WORK INSTRUCTION
Whenever a line in the data holds the string "than", copy that line.

DATASET ENTRIES
--
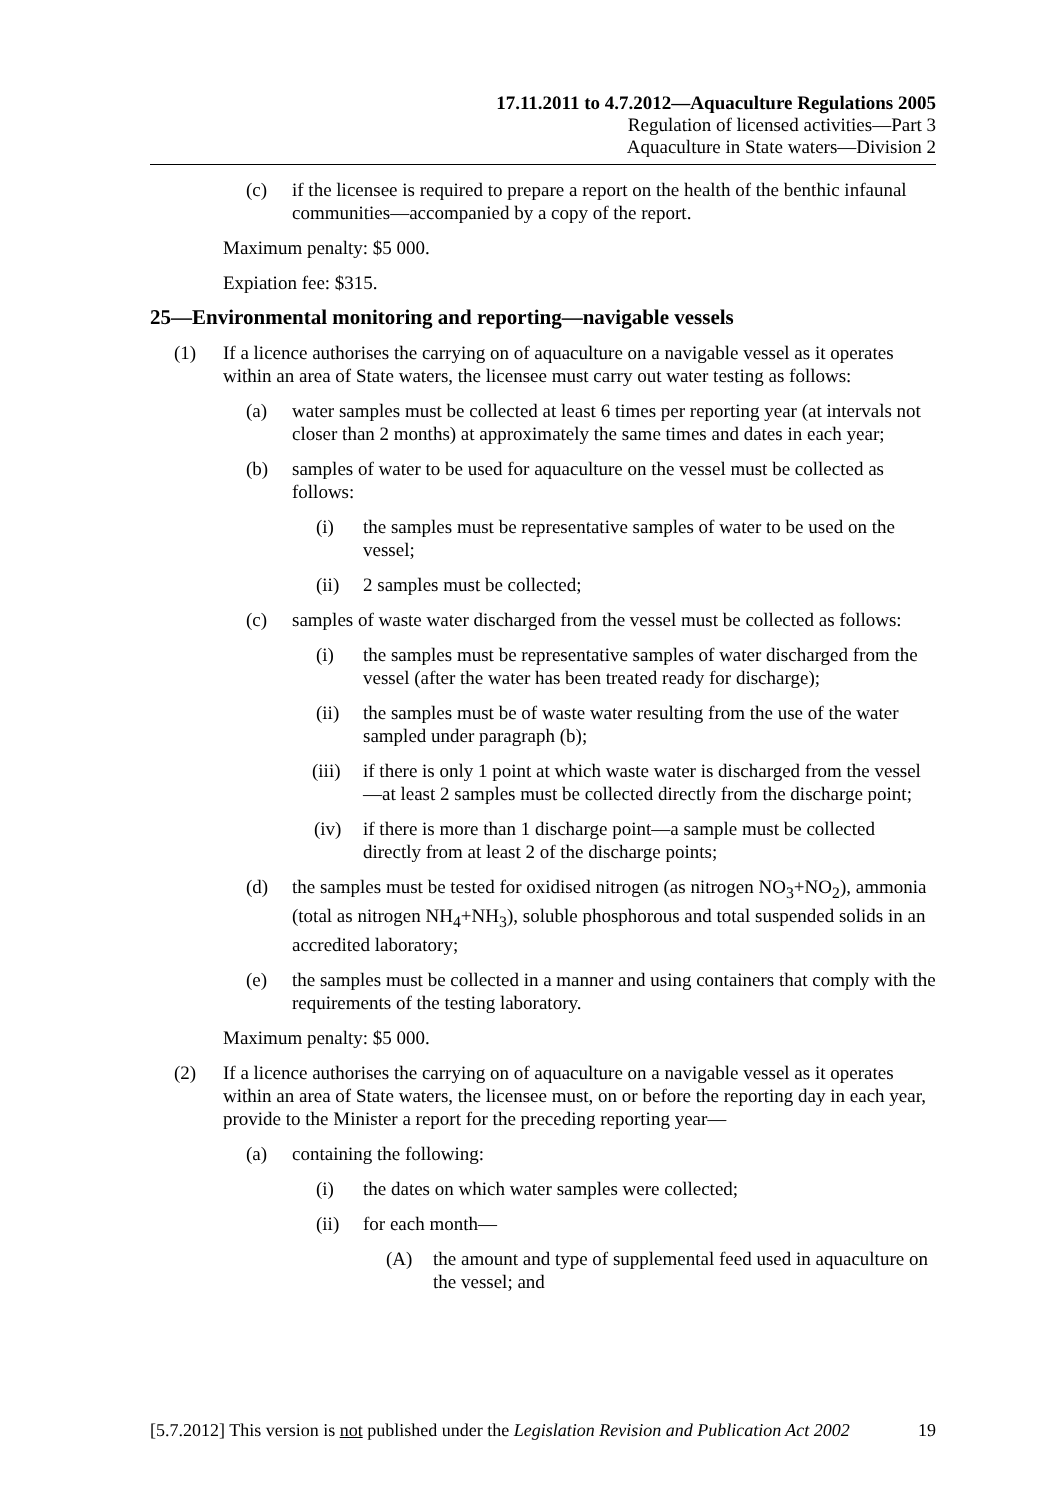17.11.2011 to 4.7.2012—Aquaculture Regulations 2005
Regulation of licensed activities—Part 3
Aquaculture in State waters—Division 2
(c) if the licensee is required to prepare a report on the health of the benthic infaunal communities—accompanied by a copy of the report.
Maximum penalty: $5 000.
Expiation fee: $315.
25—Environmental monitoring and reporting—navigable vessels
(1) If a licence authorises the carrying on of aquaculture on a navigable vessel as it operates within an area of State waters, the licensee must carry out water testing as follows:
(a) water samples must be collected at least 6 times per reporting year (at intervals not closer than 2 months) at approximately the same times and dates in each year;
(b) samples of water to be used for aquaculture on the vessel must be collected as follows:
(i) the samples must be representative samples of water to be used on the vessel;
(ii) 2 samples must be collected;
(c) samples of waste water discharged from the vessel must be collected as follows:
(i) the samples must be representative samples of water discharged from the vessel (after the water has been treated ready for discharge);
(ii) the samples must be of waste water resulting from the use of the water sampled under paragraph (b);
(iii) if there is only 1 point at which waste water is discharged from the vessel—at least 2 samples must be collected directly from the discharge point;
(iv) if there is more than 1 discharge point—a sample must be collected directly from at least 2 of the discharge points;
(d) the samples must be tested for oxidised nitrogen (as nitrogen NO<sub>3</sub>+NO<sub>2</sub>), ammonia (total as nitrogen NH<sub>4</sub>+NH<sub>3</sub>), soluble phosphorous and total suspended solids in an accredited laboratory;
(e) the samples must be collected in a manner and using containers that comply with the requirements of the testing laboratory.
Maximum penalty: $5 000.
(2) If a licence authorises the carrying on of aquaculture on a navigable vessel as it operates within an area of State waters, the licensee must, on or before the reporting day in each year, provide to the Minister a report for the preceding reporting year—
(a) containing the following:
(i) the dates on which water samples were collected;
(ii) for each month—
(A) the amount and type of supplemental feed used in aquaculture on the vessel; and
[5.7.2012] This version is not published under the Legislation Revision and Publication Act 2002 19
--
ANSWER SPACE
(a) water samples must be collected at least 6 times per reporting year (at intervals not closer than 2 months) at approximately the same times and dates in each year;
(iv) if there is more than 1 discharge point—a sample must be collected directly from at least 2 of the discharge points;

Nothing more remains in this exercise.